Why does not see the tag when parsing?

A

Aibot922021-06-20 15:08:34

Python

Aibot92, 2021-06-20 15:08:34

Good day everyone
I did the site parsing

import requests
from bs4 import BeautifulSoup
from selenium import webdriver
import csv
import os
from threading import *
import requests
from concurrent.futures import ThreadPoolExecutor, wait
from time import time,sleep


URL = 'https://www.dns-shop.ru/catalog/17a8a01d16404e77/smartfony/'
HEDARS = {'User-Agent': 'Mozilla/5.0 (Macintosh; Intel Mac OS X 10_15_6) AppleWebKit/605.1.15 (KHTML, like Gecko) Version/14.0.3 Safari/605.1.15', 'Accept': 'text/html,application/xhtml+xml,application/xml;q=0.9,*/*;q=0.8'}
FILE = 'dns.csv'
direct= os.getcwd()

def get_himl(url):
    chromedriver = direct + '/chromedriver'
    options = webdriver.ChromeOptions()
    browser = webdriver.Chrome(executable_path=chromedriver, chrome_options=options)
    browser.get(url)
    r = browser.page_source
    sleep(1)
    browser.quit()
    return r

def seve_file(item,path):
    with open(path, 'w', newline='',  encoding='utf-8') as file:
        writer = csv.writer(file, delimiter = ';')
        writer.writerow(['беренд', 'модель', 'цена', 'акции'])
        for items in item:
            writer.writerow([items['brand'], items['title'], items['prise'], items['sale']])


def get_content(html):
    soup = BeautifulSoup(html, 'html.parser')
    items = soup.find_all(class_='catalog-product ui-button-widget')
    for items in items:
        prise = items.find('div', class_='product-buy__price')
        if prise:
            prise = prise.get_text()
            prise = prise.replace('₽', ' ')
        else:
            prise = ''
        s = items.find('div', class_='vobler')
        if s:
            s = s.get_text()
        else:
            s = ''
        name = items.find('a', class_='catalog-product__name ui-link ui-link_black').get_text()
        name = name.split()
        start = 0
        stop = 0
        for i in range(len(name)):
            if name[i] == 'Смартфон':
                start = i
            if name[i] == 'ГБ':
                stop = i
        name = name[start + 1:stop + 1]
        name = ' '.join(name).lower()
        brand = name.split()[0]
        phone.append({
            'brand': brand,
            'title' : name,
            'prise' : prise,
            'sale' : s
        })
    return (phone)


def pars(num):
    a = URL + '?p=' + str(num)
    html = get_himl(a)
    phone.extend(get_content(html))
    seve_file(phone, FILE)


if __name__ == "__main__":
    phone = []
    with ThreadPoolExecutor() as executor:
        for num in range(1, 3):
            executor.submit(pars, num)
    print('Все=)')

But here's the problem

items = soup.find_all(class_='catalog-product ui-button-widget')
    for items in items:
        prise = items.find('div', class_='product-buy__price')

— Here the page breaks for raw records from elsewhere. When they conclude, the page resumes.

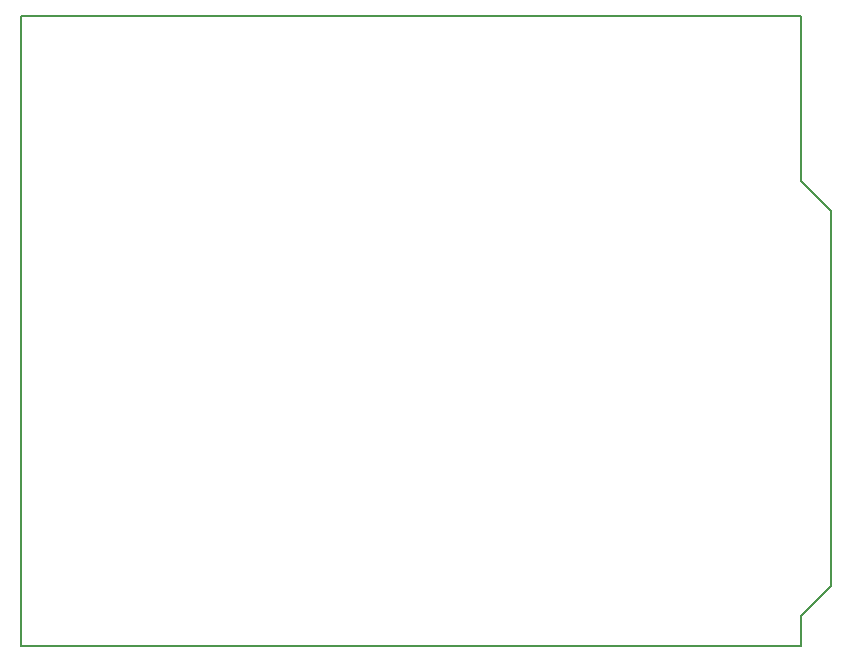
<source format=gm1>
G04 #@! TF.FileFunction,Profile,NP*
%FSLAX46Y46*%
G04 Gerber Fmt 4.6, Leading zero omitted, Abs format (unit mm)*
G04 Created by KiCad (PCBNEW 4.0.4+e1-6308~48~ubuntu16.04.1-stable) date Thu Sep 15 18:43:10 2016*
%MOMM*%
%LPD*%
G01*
G04 APERTURE LIST*
%ADD10C,0.100000*%
%ADD11C,0.150000*%
G04 APERTURE END LIST*
D10*
D11*
X0Y53340000D02*
X0Y0D01*
X66040000Y53340000D02*
X0Y53340000D01*
X66040000Y39370000D02*
X66040000Y53340000D01*
X68580000Y36830000D02*
X66040000Y39370000D01*
X68580000Y5080000D02*
X68580000Y36830000D01*
X66040000Y2540000D02*
X68580000Y5080000D01*
X66040000Y0D02*
X66040000Y2540000D01*
X0Y0D02*
X66040000Y0D01*
M02*

</source>
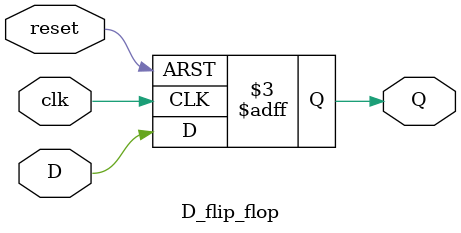
<source format=v>
`timescale 1ns / 1ps

module JK_flip_flop_D(Q,J,K,clk,reset);
	output Q;
	input J,K,reset,clk;
	wire DQ;
	assign DQ =(J&~Q)|(~K&Q);
	D_flip_flop D1(Q,DQ,clk,reset);

endmodule


module D_flip_flop(Q,D,clk,reset);
	output Q;
	input D,reset,clk;
	reg Q;
	
	always @(posedge clk,negedge reset)
		begin
		if(~reset)
			Q<=0;
		else
			Q<=D;
		end
endmodule

</source>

The result does not have this tag when parsing,
however, if you look at the page code, it is

for example
https://www.dns-shop.ru/search/?q=BQ+5047L+ looked completely at the html that selenium returns there is no given tag Tell me what's wrong?

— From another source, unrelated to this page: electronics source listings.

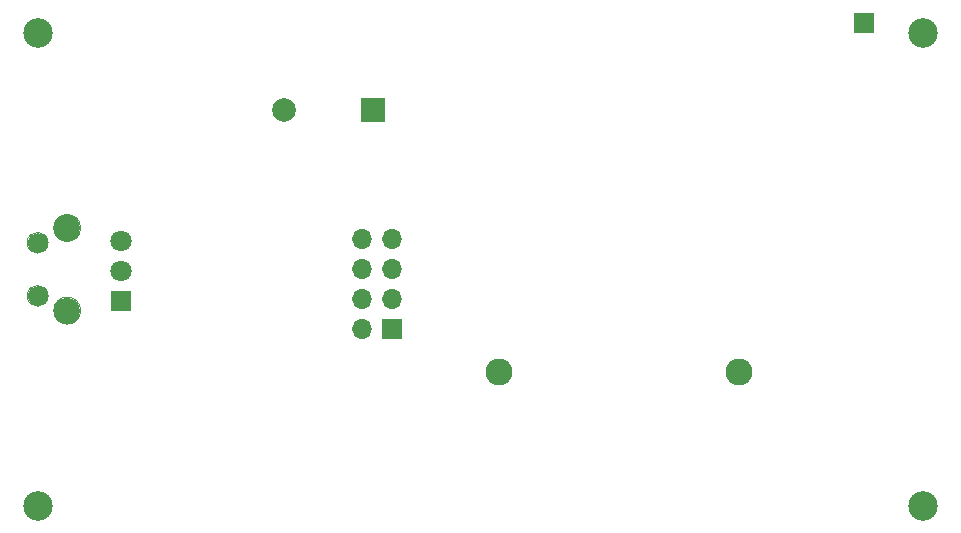
<source format=gbr>
G04 #@! TF.GenerationSoftware,KiCad,Pcbnew,5.1.8-db9833491~87~ubuntu20.04.1*
G04 #@! TF.CreationDate,2020-11-19T10:24:25+01:00*
G04 #@! TF.ProjectId,malory,6d616c6f-7279-42e6-9b69-6361645f7063,v1.0*
G04 #@! TF.SameCoordinates,Original*
G04 #@! TF.FileFunction,Soldermask,Bot*
G04 #@! TF.FilePolarity,Negative*
%FSLAX46Y46*%
G04 Gerber Fmt 4.6, Leading zero omitted, Abs format (unit mm)*
G04 Created by KiCad (PCBNEW 5.1.8-db9833491~87~ubuntu20.04.1) date 2020-11-19 10:24:25*
%MOMM*%
%LPD*%
G01*
G04 APERTURE LIST*
%ADD10C,0.100000*%
%ADD11R,2.000000X2.000000*%
%ADD12C,2.000000*%
%ADD13R,1.800000X1.800000*%
%ADD14C,1.800000*%
%ADD15C,2.500000*%
%ADD16R,1.700000X1.700000*%
%ADD17O,1.700000X1.700000*%
%ADD18C,2.286000*%
%ADD19C,2.200000*%
%ADD20C,1.700000*%
G04 APERTURE END LIST*
D10*
X116143000Y-99000000D02*
G75*
G03*
X116143000Y-99000000I-1143000J0D01*
G01*
X113389000Y-104750000D02*
G75*
G03*
X113389000Y-104750000I-889000J0D01*
G01*
X113389000Y-100250000D02*
G75*
G03*
X113389000Y-100250000I-889000J0D01*
G01*
X116143000Y-106000000D02*
G75*
G03*
X116143000Y-106000000I-1143000J0D01*
G01*
D11*
X140930000Y-89000000D03*
D12*
X133330000Y-89000000D03*
D13*
X119570000Y-105210000D03*
D14*
X119570000Y-102670000D03*
X119570000Y-100130000D03*
D15*
X112500000Y-82500000D03*
X112500000Y-122500000D03*
X187500000Y-122500000D03*
X187500000Y-82500000D03*
D16*
X182500000Y-81610000D03*
X142510000Y-107560000D03*
D17*
X139970000Y-107560000D03*
X142510000Y-105020000D03*
X139970000Y-105020000D03*
X142510000Y-102480000D03*
X139970000Y-102480000D03*
X142510000Y-99940000D03*
X139970000Y-99940000D03*
D18*
X171910000Y-111160000D03*
X151590000Y-111160000D03*
D19*
X115000000Y-99000000D03*
X115000000Y-106000000D03*
D20*
X112500000Y-100250000D03*
X112500000Y-104750000D03*
M02*

</source>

<div class="product-buy__price">4 499 ₽</div>

Reply

Answer the question

In order to leave comments, you need to log in

1 answer(s)

F

FlashBoy, 2021-06-20
@Aibot92

There may be several options here:
1) time.sleep() comes after saving the page code, you need to rearrange it before saving (perhaps the page simply does not have time to load all JavaScript's).
2) You need to display information about the price using the (.text) method, and it is best to parse the price, and not the entire block (it is better to parse the product-buy__price using the find_all method, and then sort it out).
3) Perhaps your user agent does not fit the site or is outdated, even if not, it is better to use fake_useragent
4) A small (rather nitpicking) oversight is that from time you import time itself. What for?)